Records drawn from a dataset
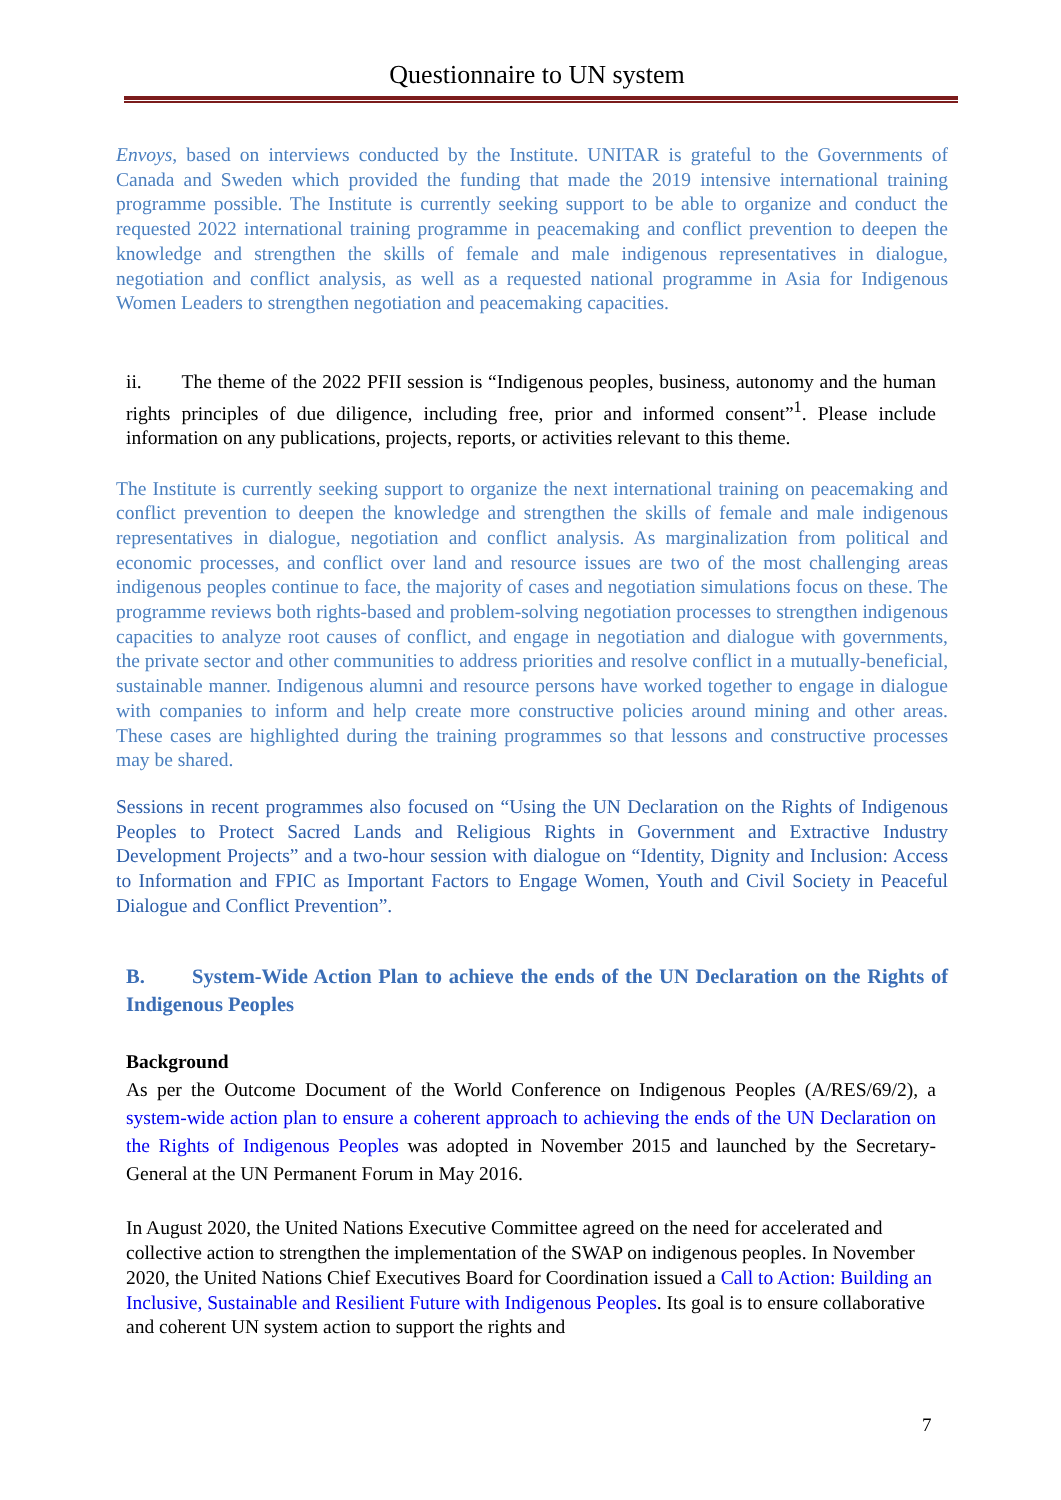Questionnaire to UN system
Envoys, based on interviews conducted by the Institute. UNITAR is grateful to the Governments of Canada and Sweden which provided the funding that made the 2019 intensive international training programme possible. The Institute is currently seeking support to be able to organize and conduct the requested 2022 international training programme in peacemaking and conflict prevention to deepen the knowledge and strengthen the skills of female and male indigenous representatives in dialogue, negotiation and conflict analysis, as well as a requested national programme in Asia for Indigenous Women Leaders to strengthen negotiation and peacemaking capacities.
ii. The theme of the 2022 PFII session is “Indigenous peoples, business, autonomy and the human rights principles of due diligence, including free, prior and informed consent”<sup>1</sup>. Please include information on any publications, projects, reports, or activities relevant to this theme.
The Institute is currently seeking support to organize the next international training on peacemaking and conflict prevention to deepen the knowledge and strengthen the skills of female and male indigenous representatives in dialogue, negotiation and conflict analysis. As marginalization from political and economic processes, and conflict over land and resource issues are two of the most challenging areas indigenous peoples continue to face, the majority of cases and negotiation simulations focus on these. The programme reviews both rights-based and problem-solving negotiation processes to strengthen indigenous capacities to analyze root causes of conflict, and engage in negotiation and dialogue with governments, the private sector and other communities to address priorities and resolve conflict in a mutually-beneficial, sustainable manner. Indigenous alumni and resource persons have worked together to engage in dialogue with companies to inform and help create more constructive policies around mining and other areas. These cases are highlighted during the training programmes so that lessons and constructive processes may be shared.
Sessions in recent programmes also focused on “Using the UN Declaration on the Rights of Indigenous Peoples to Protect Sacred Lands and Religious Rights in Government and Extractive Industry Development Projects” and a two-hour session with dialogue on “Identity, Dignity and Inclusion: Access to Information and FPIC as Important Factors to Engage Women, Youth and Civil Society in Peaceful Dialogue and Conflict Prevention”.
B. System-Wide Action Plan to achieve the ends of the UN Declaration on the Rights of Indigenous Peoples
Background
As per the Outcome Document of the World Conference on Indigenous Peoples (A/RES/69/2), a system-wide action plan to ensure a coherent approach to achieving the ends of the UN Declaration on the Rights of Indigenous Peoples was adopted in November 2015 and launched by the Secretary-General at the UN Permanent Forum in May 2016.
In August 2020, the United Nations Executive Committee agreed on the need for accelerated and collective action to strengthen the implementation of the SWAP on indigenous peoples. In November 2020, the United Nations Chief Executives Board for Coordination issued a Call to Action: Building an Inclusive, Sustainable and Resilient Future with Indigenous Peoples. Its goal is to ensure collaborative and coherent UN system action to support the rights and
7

» **Required action**: From the entries, report every line in which the string "ensure" occurs.

» **Solution to this problem**:
As per the Outcome Document of the World Conference on Indigenous Peoples (A/RES/69/2), a system-wide action plan to ensure a coherent approach to achieving the ends of the UN Declaration on the Rights of Indigenous Peoples was adopted in November 2015 and launched by the Secretary-General at the UN Permanent Forum in May 2016.
In August 2020, the United Nations Executive Committee agreed on the need for accelerated and collective action to strengthen the implementation of the SWAP on indigenous peoples. In November 2020, the United Nations Chief Executives Board for Coordination issued a Call to Action: Building an Inclusive, Sustainable and Resilient Future with Indigenous Peoples. Its goal is to ensure collaborative and coherent UN system action to support the rights and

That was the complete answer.